Also, you forgot to mention the Amiga make that you wrote back in '89. The Amiga make was of the stupid variety, and to make things worse their filesystem stored the metadata in the sector ahead of the file data itself, presumably so a disk recovery utility would have an easier time. But this meant that a simple directory listing would pound the snot out of the drive as it ran the seek head out to every single file to read the metadata. Between the stupid make and the stupid filesystem a null make took about half as long as a full build. The bizarre filesystem was only half of the wierdness of that machine though. The main part of the OS was written in C in the US and took normal pointers, the filesystem was written in BCPL in the UK (based on the TRIPOS OS I believe) and took right-shifted pointers. It still boggles my mind that Amiga exposed this to developers instead of using a thunking layer - it's not like an extra hundred cycles per call were gonna kill filesystem performance.

Posted by: Michael Parker | Jan 18, 2008 5:29:18 AM

 

Which one of your JavaOne talks were accepted? The concurrent programming one sounds interesting to me, so I kinda hope that one got accepted :)

Posted by: Azeem Jiva | Feb 11, 2008 11:01:39 AM

 

Why do you even feel the need to use make on a 400 file project?

For medium to small sized projects, I do not believe in make/ant/whatever. Instead, I use a build process in which compiling involves gutting my class file directory and then compiling everything fresh from scratch.

This approach is simple and rock solid reliable; nothing can ever go wrong.

The sole problem, of course, is that it does not scale: if you have a big project, stick with make/ant/etc.

How big is too big for it? Well, it takes me 4 seconds on my commodity PC to build my personal code library which contains 135 .java files. Assuming linear scaling, it should take 3X that (12 seconds) to compile a 400 file java project. If you can live with a 12 second compile cycle, then 400 files is not too big. Obviously, at some point a pain threshold will be reached, and you will want a more sophisticated solution.

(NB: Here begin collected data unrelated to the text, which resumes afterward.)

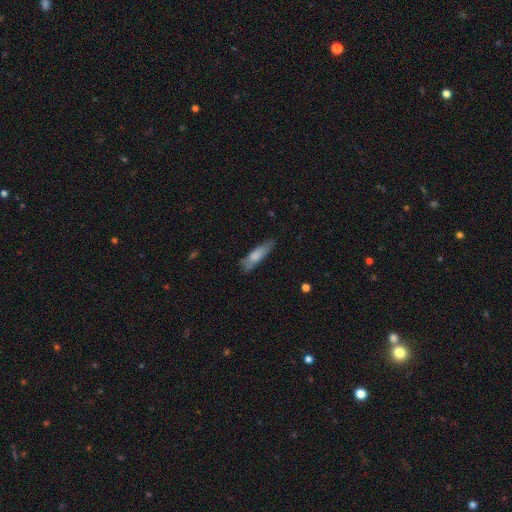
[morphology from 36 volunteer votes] smooth_or_featured: smooth (p=0.67) [alt: featured or disk p=0.25]
how_rounded: cigar-shaped (p=0.67) [alt: in between p=0.33]
merging: none (p=0.70) [alt: minor disturbance p=0.21]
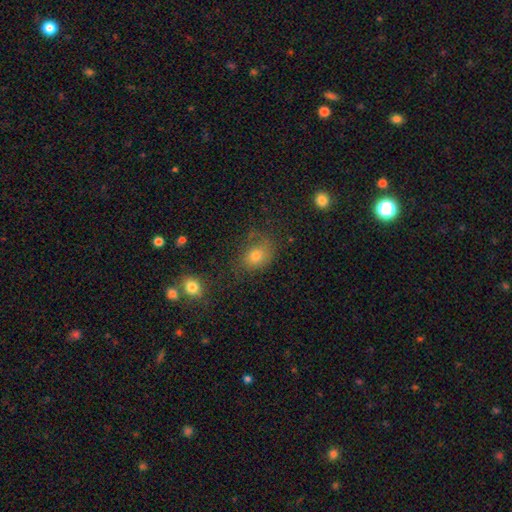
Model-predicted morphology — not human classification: Q: Smooth or featured?
A: smooth (73%); runner-up: star or artifact (14%)
Q: How rounded?
A: in between (59%); runner-up: round (40%)
Q: Merging?
A: none (58%); runner-up: minor disturbance (24%)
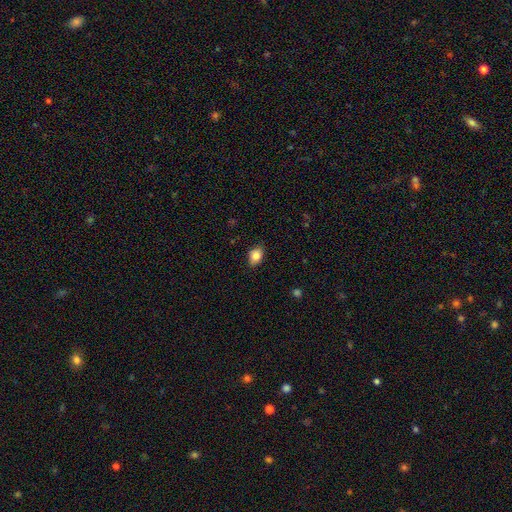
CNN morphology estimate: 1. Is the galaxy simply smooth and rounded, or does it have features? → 85% smooth, 8% star or artifact, 7% featured or disk.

My build process, incidentally, is contained in a few script files (.bat or .sh) that do things like java compile, javadoc generation, jar creation, and run java programs. For a few operations, the script files also call a single java class (mainly written to overcome the brain deadness that is DOS bat files).

Lemme know if you want a copy.

Posted by: Brent | Feb 23, 2008 8:08:47 AM

 

The problem was the EDG C++ front-end parser code: 400 files, but 750KLOC of code. Each file was on average ~2000 lines. Peak single function size was >7000 lines.
This in 1995; single cpu machines took ~5 mins to compile that large function (C++ compiler, includes full optimization so does a lot more work than javac). A full-up from-scratch build was usually a 3 hr affair, and required running code on 3 different OS's (we cross compiled in all directions, some of the tools: e.g. old Mac stuff, only ran on specific platforms).

Cliff

Posted by: Cliff Click | Feb 23, 2008 10:25:26 AM

 

OK: that sounds like perfectly valid reason to fall back on make or something like that.

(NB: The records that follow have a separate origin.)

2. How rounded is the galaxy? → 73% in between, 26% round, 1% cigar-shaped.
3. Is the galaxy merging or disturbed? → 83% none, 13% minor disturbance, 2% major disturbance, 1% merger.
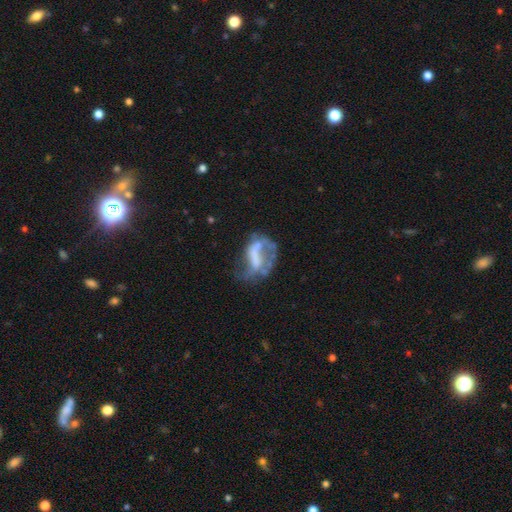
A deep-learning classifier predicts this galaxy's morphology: This appears to be a featured or disk galaxy (61%) with no bar (53%), no spiral arms (58%) and no central bulge (56%). Merging: major disturbance (42%).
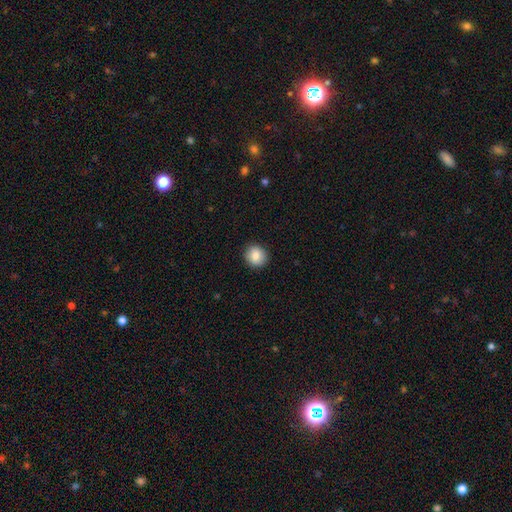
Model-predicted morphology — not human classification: Overall: smooth (86%). How rounded: round (83%). Merging: none (90%).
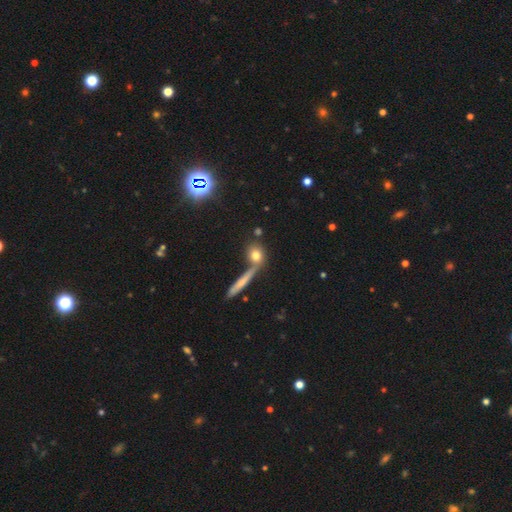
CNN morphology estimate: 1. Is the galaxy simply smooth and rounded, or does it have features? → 73% smooth, 15% featured or disk, 12% star or artifact.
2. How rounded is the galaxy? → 62% round, 21% in between, 17% cigar-shaped.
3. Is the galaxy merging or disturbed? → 63% none, 21% merger, 11% minor disturbance, 5% major disturbance.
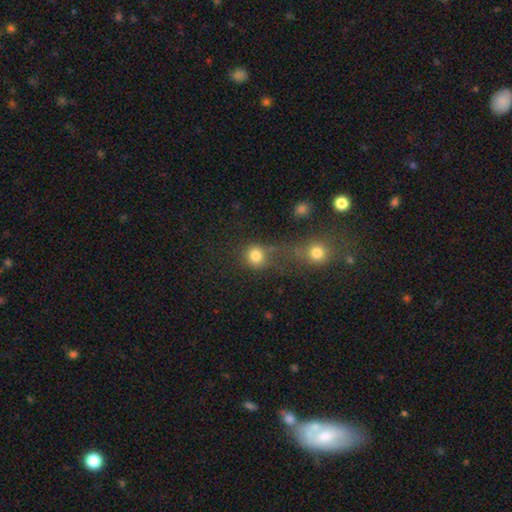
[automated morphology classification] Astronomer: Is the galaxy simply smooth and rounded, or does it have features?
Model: smooth — 82%.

Speaking of compiler speed: my understanding is that javac is not multithreaded. In particular, javac does not take advantage of multi-CPUs/cores and do a lot of stuff concurrently in order to speed up compilation.

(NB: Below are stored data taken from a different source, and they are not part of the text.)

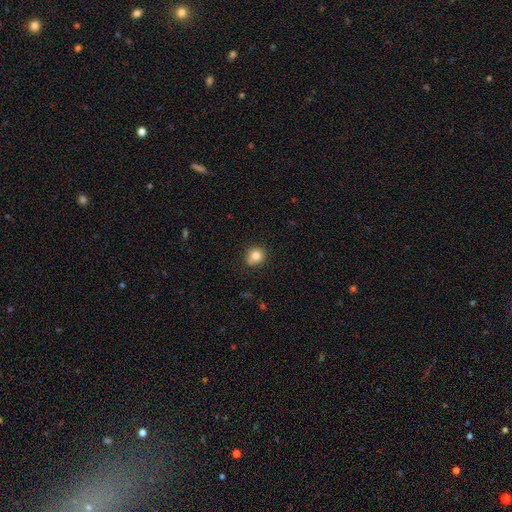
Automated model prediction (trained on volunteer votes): Smooth or featured? smooth (82%)
How rounded? round (81%)
Merging? none (73%)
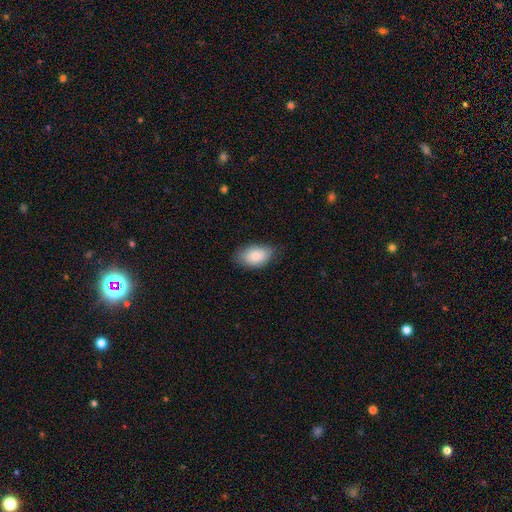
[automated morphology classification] Smooth or featured? Predicted: smooth (p=0.87). How rounded? Predicted: in between (p=0.93). Merging? Predicted: none (p=0.77).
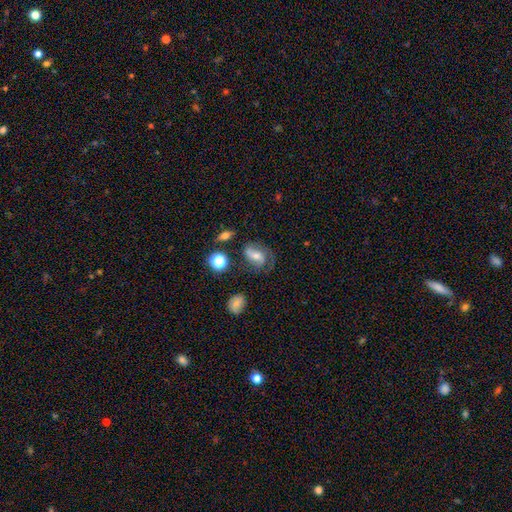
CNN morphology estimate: The model was most divided on "bar": weak: 43%, no: 35%, strong: 22%. Remaining: edge-on disk — no (96%); spiral arms — yes (88%); spiral arm count — 2 (68%); smooth or featured — featured or disk (64%); merging — none (57%); bulge size — moderate (53%); spiral winding — medium (45%).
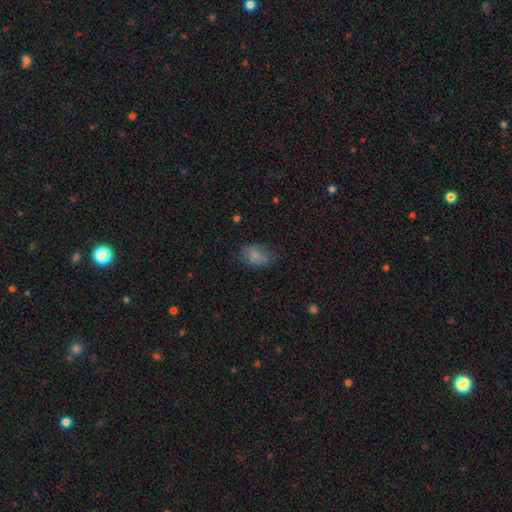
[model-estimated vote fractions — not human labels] Morphology: type=smooth (81%); roundness=in between (83%); merging=none (71%).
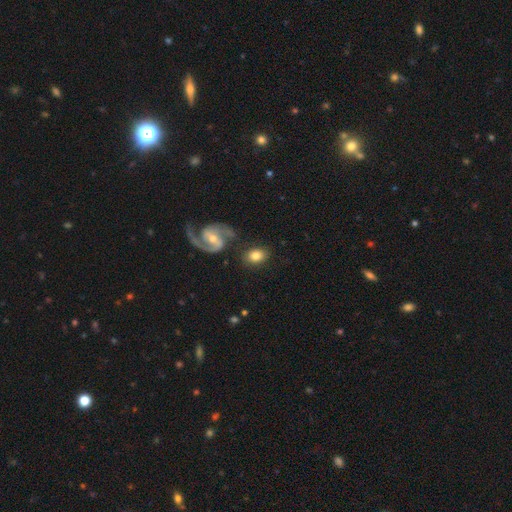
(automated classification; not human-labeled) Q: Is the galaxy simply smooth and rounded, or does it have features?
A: smooth — 67%.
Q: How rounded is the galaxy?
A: in between — 65%.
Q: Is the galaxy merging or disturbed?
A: none — 74%.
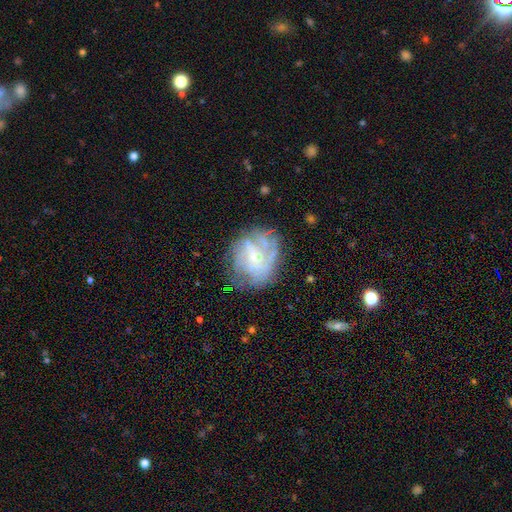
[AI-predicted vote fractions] A featured or disk galaxy (65%) with no bar (61%), spiral arms (61%) and a small central bulge (36%). Merging: none (56%).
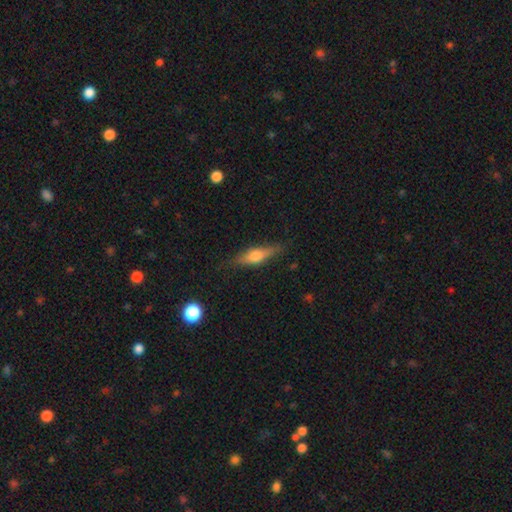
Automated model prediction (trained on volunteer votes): Smooth or featured? featured or disk (51%)
Edge-on disk? yes (93%)
Merging? none (82%)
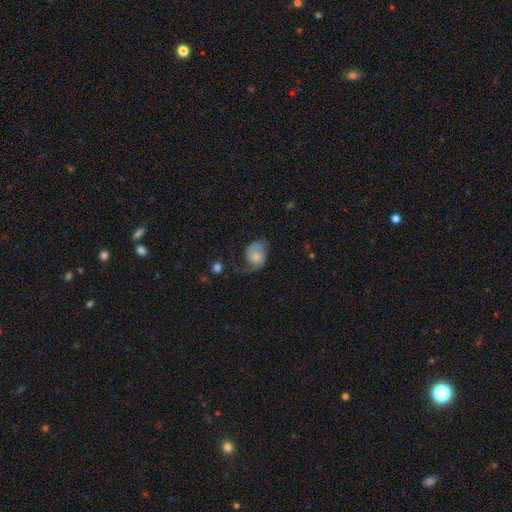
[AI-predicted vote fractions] Morphology: type=smooth (53%); roundness=in between (63%); merging=major disturbance (39%).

First of all, is this understanding true?

Assuming that it is, do you happen to know the guys at Sun who work on javac and whether or not they plan to add such support?

Posted by: Brent | Feb 25, 2008 7:23:25 AM

 

Heh - Secret Compiler-Writers' Lore: it's nearly impossible to get a compiler to run faster with concurrency. It's been tried repeatedly, by very smart guys over long periods of time. There Be Dragons!

On the other hand, parallel make works marvelously well. So if you got spare CPUs the Right Answer is to use a parallel make (which I did).

If you got javac then the Right Answer is to keep it warmed up & running all the time. My java/emacs/jde IDE does exactly this: javac run from a Bean; it's always warmed up and basically instantly fast to get started. If I had any Large Java Programs to compile I'd use parallel copies of a Bean'd javac spanning many machines. On Azul, I'd like a single JVM version of javac that could run multiple complete compiles concurrently: saves on overhead of replicating the JVM.

I know guys who USED to work on javac; they are now at Google. No plans to make javac concurrent that I know of although I believe you can call javac as a function call - so you ought to be able to make a clever daemon process that does parallel compiles, & maybe caches .class files, etc - all the clever stuff C build farms have been doing for years.

Cliff

Posted by: Cliff Click | Feb 25, 2008 8:16:49 AM

 

>it's nearly impossible to get a compiler
>to run faster with concurrency.

Nuts! All this modern multicore hardware lying idle...


>It's been tried repeatedly, by very smart
>guys over long periods of time.
>There Be Dragons!

Knowing nothing about compiler internals, I guess that the issue is all the complicated dependencies? (E.g. to compile class A might require compiling class B, but if you are compiling class C which also depends on B then one of A or C has to block until B is available?)

Or are there worse issues?

Looks like a fun problem to work on.

Someone told me that Jikes was a concurrent compiler, but doing a web search just now, I can find no information backing that up.

Clever idea about keeping javac warmed up--by how much can you reduce compile times versus compiling from a cold start? I would have thought that the javac startup cost is pretty small--but I have never measured it either.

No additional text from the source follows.